When the food finally comes out, I’m sitting in front of a plate of fried critters. For some reason I was expecting the food to be grilled and glazed over with a sweet sauce, but oblivious me, did not check out the bright red billboard at the front that displays the enlarged fried dishes.
I haven’t consumed this much cholesterol in one sitting for months, but it is well worth it since everything on the plate is completely new to me.
Oide was right; the alligator bites are the best out of the bunch, definitely has more flavor than the frog legs that tasted identical to chicken.
Christa seems to have enjoyed her Indian taco that looked like a mountain of chili on top of a loaf of fry bread and fries, because by the time I look over it was devoured.
“I’m going tell them to give me an Indian name and hire me,” she says eager to eat Indian tacos daily.
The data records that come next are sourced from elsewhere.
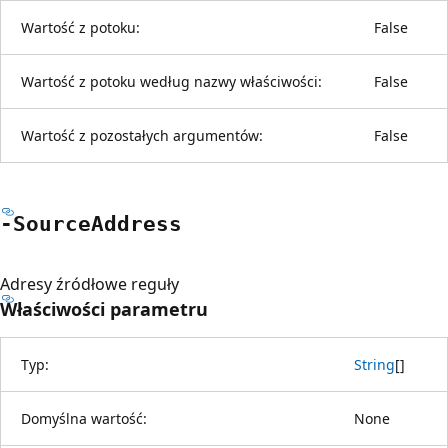
Wartość z potoku:
False
Wartość z potoku według nazwy właściwości:
False
Wartość z pozostałych argumentów:
False
-Source
Address
Adresy źródłowe reguły
Właściwości parametru
Typ:
String
[
]
Domyślna wartość:
None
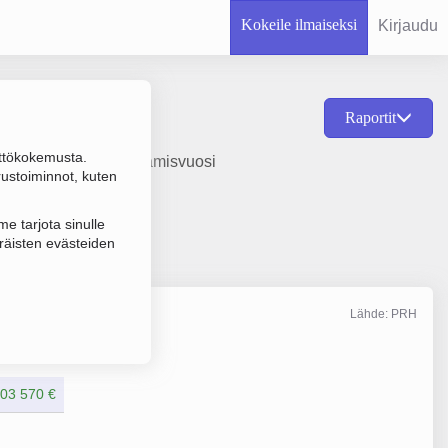
Kokeile ilmaiseksi
Kirjaudu
Raportit
ttökokemusta.
us ja hallinta, perustamisvuosi
rustoiminnot, kuten
e tarjota sinulle
räisten evästeiden
Lähde: PRH
Liikevaihto
12/2017
03 570 €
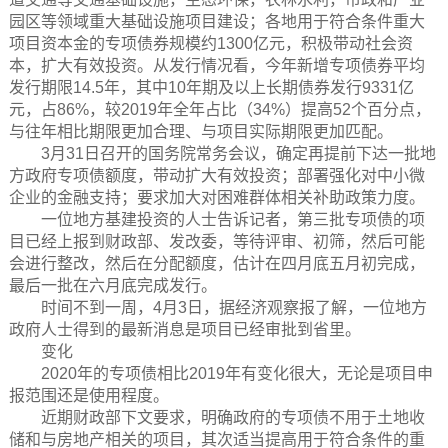
园区等领域重大基础设施项目建设；各地用于符合条件重大
项目资本金的专项债券规模约1300亿元，积极带动社会资
本，扩大有效投资。从发行情况看，今年新增专项债券平均
发行期限14.5年，其中10年期及以上长期债券发行9331亿
元，占86%，较2019年全年占比（34%）提高52个百分点，
与往年相比期限更加合理、与项目实际期限更加匹配。
3月31日召开的国务院常务会议，确定再提前下达一批地
方政府专项债额度，带动扩大有效投资；部署强化对中小微
企业的金融支持；要求加大对困难群体相关补助政策力度。
一位地方基建投资的人士告诉记者，第三批专项债的项
目已经上报到财政部、发改委，等待评审、初筛，然后可能
会进行整改，然后在分配额度，估计在四月底五月初完成，
最后一批在六月底完成发行。
时间不到一周，4月3日，据经济观察报了解，一位地方
政府人士得到的最新消息是项目已经审批到省里。
变化
2020年的专项债相比2019年有变化很大，无论是项目申
报范围还是使用程度。
近期财政部下文要求，明确政府的专项债不用于土地收
储和与房地产相关的项目，其次适当提高用于符合条件的重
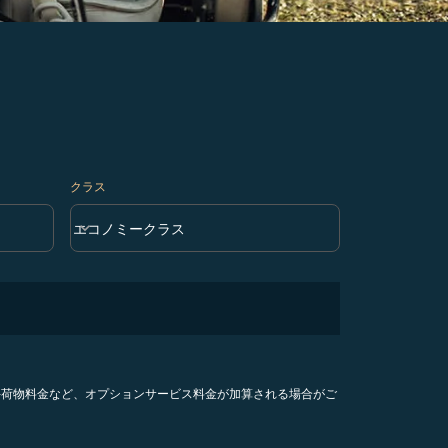
クラス
keyboard_arrow_down
エコノミークラス
クラス option エコノミークラス Selected
手荷物料金など、オプションサービス料金が加算される場合がご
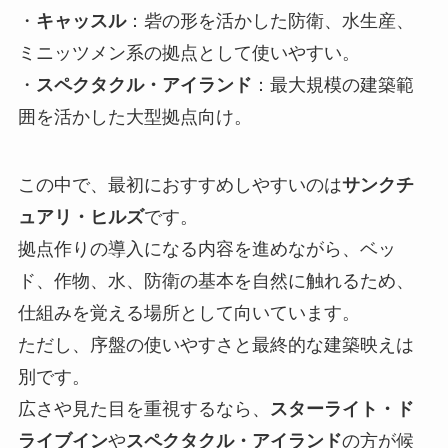
・
キャッスル
：砦の形を活かした防衛、水生産、
ミニッツメン系の拠点として使いやすい。
・
スペクタクル・アイランド
：最大規模の建築範
囲を活かした大型拠点向け。
この中で、最初におすすめしやすいのは
サンクチ
ュアリ・ヒルズ
です。
拠点作りの導入になる内容を進めながら、ベッ
ド、作物、水、防衛の基本を自然に触れるため、
仕組みを覚える場所として向いています。
ただし、序盤の使いやすさと最終的な建築映えは
別です。
広さや見た目を重視するなら、
スターライト・ド
ライブイン
や
スペクタクル・アイランド
の方が候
By the time we finish the birds are already circling the trees overhead ready to nibble on our scraps. I start to throw left over fry bread at them, but then noticed a warning sign.
“Warning: wild alligators do not feed or entice,” the sign tells visitors.
The friendly staff greeted us farewell and told us to come again.
“Next time try the Indian burger, it comes with ground beef on fry bread,” said waitress Susana Malendez. “It’s what I eat all the time.”
We headed back to Miami on a full stomach, but the trip was not entirely over.
I had to make a detour at Gator Park to purchase some of its favorite hot sauce and take an airport tour before I called it a day.
If You Go
What: Miccosukee Indian Restaurant.
Why: Delicious Everglades and Native American cuisine (frog legs, catfish, alligator bites, sofkee, Indian taco, Indian burger and more).
Where: US 41, Everglades National Park, FL (outside the Miccosukee Indian Village and across from the Shark Valley entrance).
Phone: 305-223-8380, ext. 2374.
Average price: $10.
Hours: Open for breakfast and lunch only.
What: Gator Park
Why: Airboat tours, wild life shows and special gourmet hot sauce
Where: 24050 SW 8th St., Miami, FL 33194.
Phone: (305) 559-2255.
Price: Adults $22 Children $11 (includes park admission, airboat ride tour and wildlife show)
Hours: Mondays to Sundays, 9 a.m to 5 p.m (Last wildlife show 4:30 p.m. and last airboat departure 5 p.m.)